What can I find related to Treehouse Studio? Not much other than year old pre-alphaish demos. No papers, no source code, no updates. The rhetoric on the PLW web page is great, but digging deeper all I get is vapor. Still I can hope that another hardy band of students, many of the current crop seem to have moved on, wash up on Maeda's shores and pull it all together.
Spotted on the SmartMobs website, with Open Semacode, now you too can start building your own "Find Nearest Printer" application.
I normally don't pump The Firm's activities too much in this venue, but there's a few exciting developments that may be of interest to the 6.5 folks reading this blog.
First, our School of Communications is trying to build up the Technology and Social Behavior specialization.

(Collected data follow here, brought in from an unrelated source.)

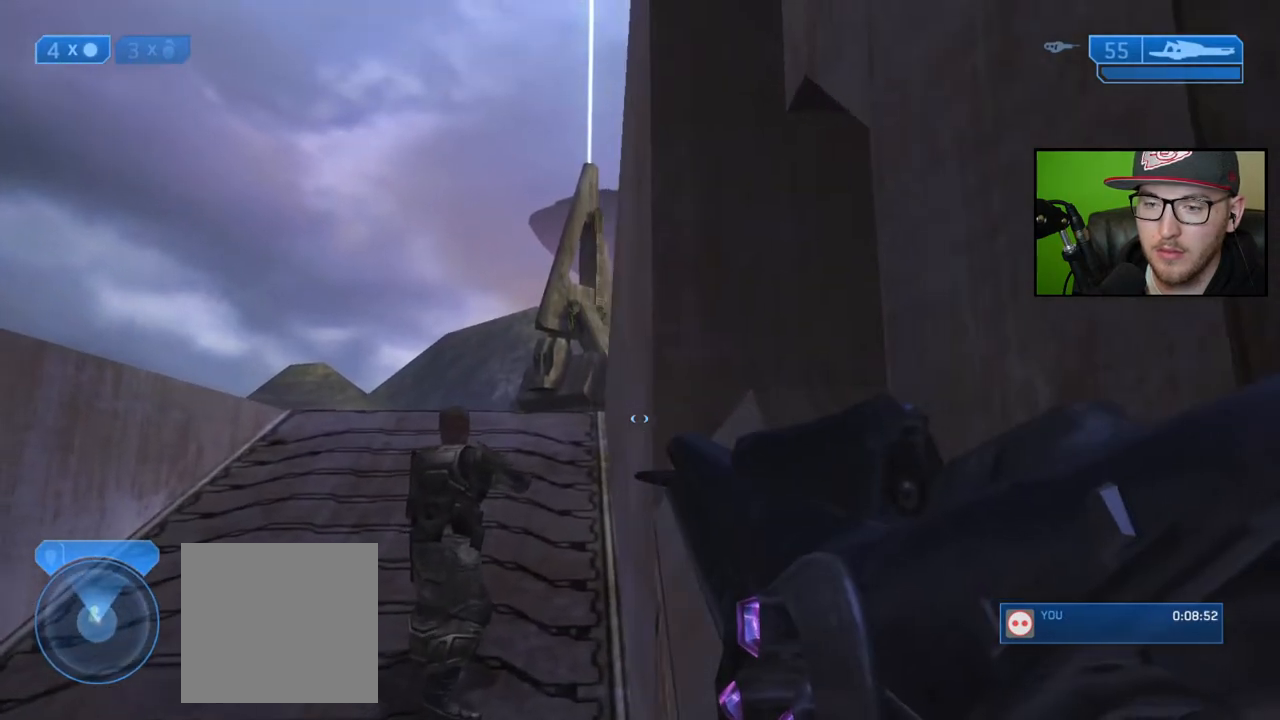
{"buttons": [], "left_stick": "up", "right_stick": "center", "events": [[300, "right_stick", "center"], [350, "R3", "down"], [467, "R3", "up"]]}
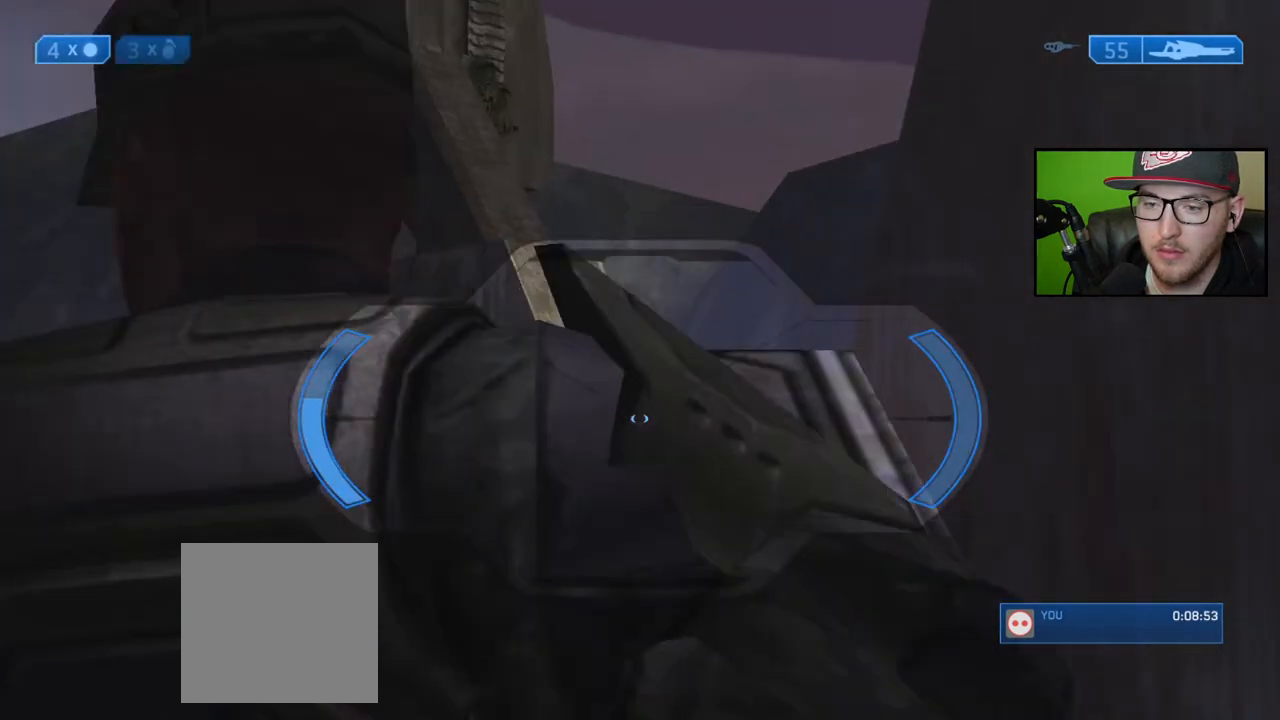
{"buttons": [], "left_stick": "center", "right_stick": "down-left", "events": [[150, "right_stick", "down"], [267, "right_stick", "center"], [350, "right_stick", "down-left"], [367, "R3", "down"], [383, "left_stick", "center"], [467, "R3", "up"]]}
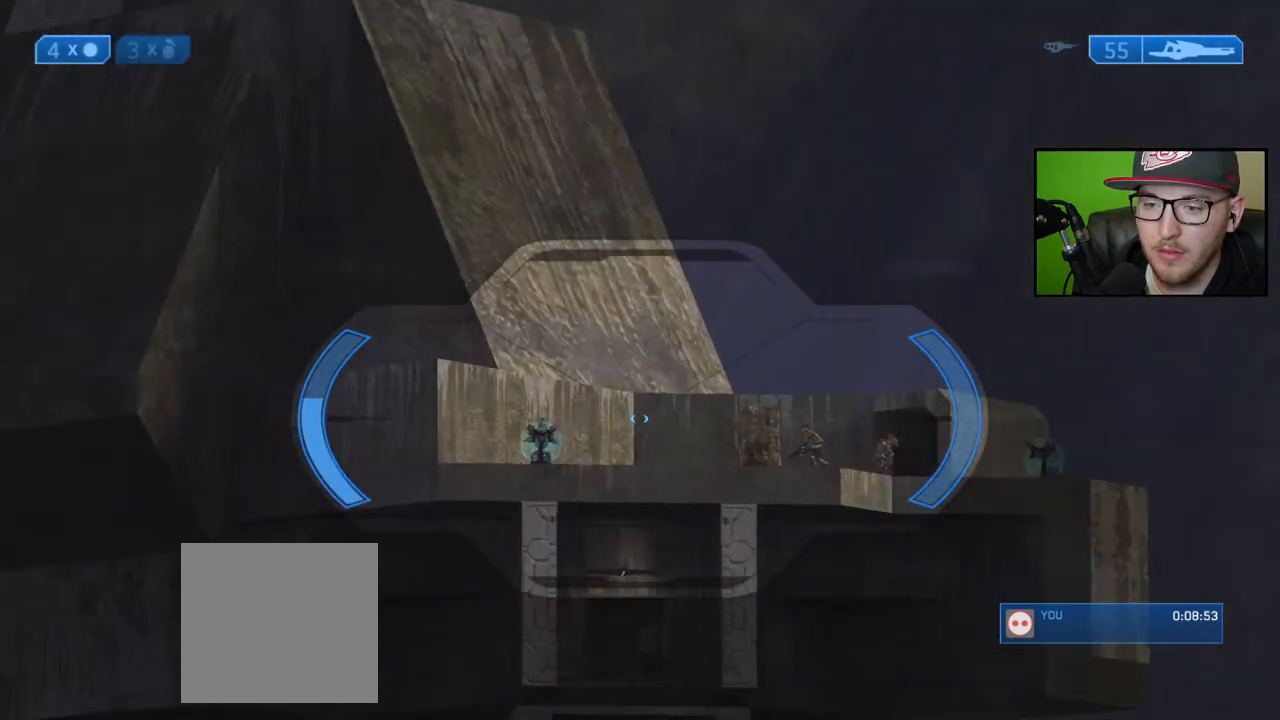
{"buttons": [], "left_stick": "center", "right_stick": "center", "events": [[250, "right_stick", "down"], [300, "right_stick", "right"], [417, "right_stick", "center"]]}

Justine Cassell and Eszter Hargittai are pushing things along, and the program has a fabulous speaker series for those in the Chicagoland area, or happen to be in the area on the right dates.
Also, NU is placing a big bet on the interdisciplinary study of complexity. The university has established the Northwestern Institute for Complex Systems (NICO). Not only is NICO hiring postdocs, they're also having a great seminar at the end of this month. Unfortunately, I'm not sure it's open to the public.
And if you want to know what it's like to be an intern in Medill's Global Program, check out the postings at the informal Global Program interns blog.
Danah Boyd notes some contrasts between her observations of youth communication technology usage and the hype coming out of Web 2.0. There's probably a kernel of truth in her observation of a generation gap, but I'd counter that the Web 2.0 crowd, while important and influential, isn't the totality of computing. While those are the big money toolmakers, there's an element of youth culture out there that can make their own tools. Ultimately, I'm not sure if there's a problem here.